Answer: Prior to alternative exon analysis, AltAnalyze can be used to remove probe sets that are not deemed as sufficiently expressed. This filtering is important since including non-expressed probesets can result in false positive alternative exon detection. This occurs when the expression of a non-expressed probeset is normalized to the expression of the gene (e.g., constitutive probesets). Thus, if a gene is transcriptionally regulated, it can result in an artificial change in probeset expression, after normalization. For this reason, by default, AltAnalyze removes probesets that are not expressed above a non-log expression value of 70 and have a DABG p-value of less than 0.05. These filters can be adjusted by the user, for example, if a user does not want to filter their data, they can set these thresholds both equal to 1 (expression values below 1 do not exist for RMA).
Probeset Filtering Method for Affymetrix Data
For the two conditions that AltAnalyze compares (e.g., cancer versus normal), a probe set will be removed if neither condition has a mean detection above background (DABG) p value less than the user threshold (e.g., 0.05).
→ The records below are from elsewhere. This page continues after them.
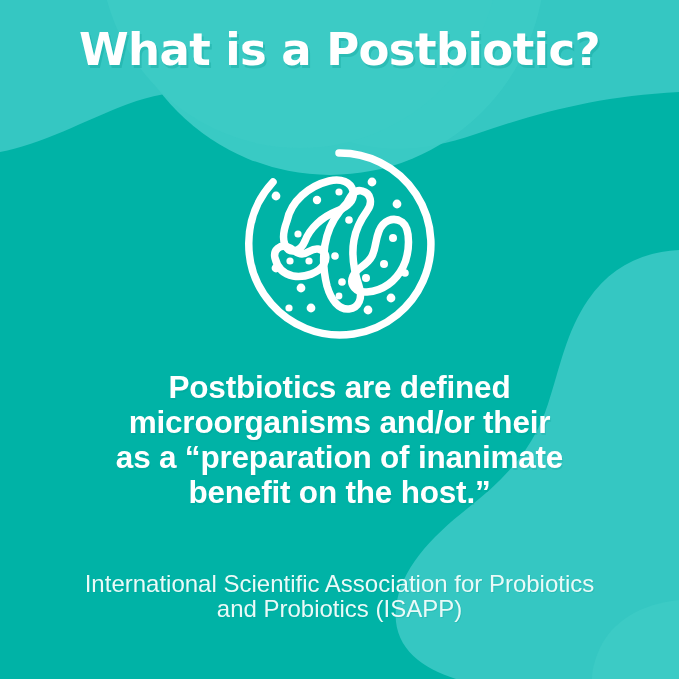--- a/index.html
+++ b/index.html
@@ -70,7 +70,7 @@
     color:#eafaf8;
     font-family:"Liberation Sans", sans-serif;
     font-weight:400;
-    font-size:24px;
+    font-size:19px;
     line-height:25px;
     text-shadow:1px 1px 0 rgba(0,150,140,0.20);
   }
Likewise, if neither condition has a mean probe set intensity greater than the user threshold (e.g., 70), then the probe set will be excluded from the analysis. When comparing two conditions (pairwise comparison) for probe sets used to determine gene transcription (e.g., constitutive aligning), both conditions will be required to meet these expression thresholds in order to ensure that the genes are expressed in both conditions and thus reliable for detecting alternative exons as opposed to changes in transcription. When comparing all biological groups in the user dataset, however, these additional filters are not used.
Probeset Filtering Method for RNASeq Data
For the two conditions that AltAnalyze compares (e.g., cancer versus normal), an exon or junction feature will be removed if neither condition has a mean read count greater than the user threshold (e.g., 2 or 10 respectively). Since exons tend to have higher expression than junctions due to their longer lengths, the exon thresholds are typically recommended to be larger. These features can also be filtered based on RPKM. For non-RPKM analyses (quantile normalized or un-adjusted read-count analyses), count data is filtered as discussed above for Affymetrix probe set expression values. For RPKM analyses, gene-level RPKM values are calculated/filtered prior to alternative exon analyses using the same strategy outlined for exon-level data above. Only exon-level results are used to calculate gene expression values and statistics when present (not junctions).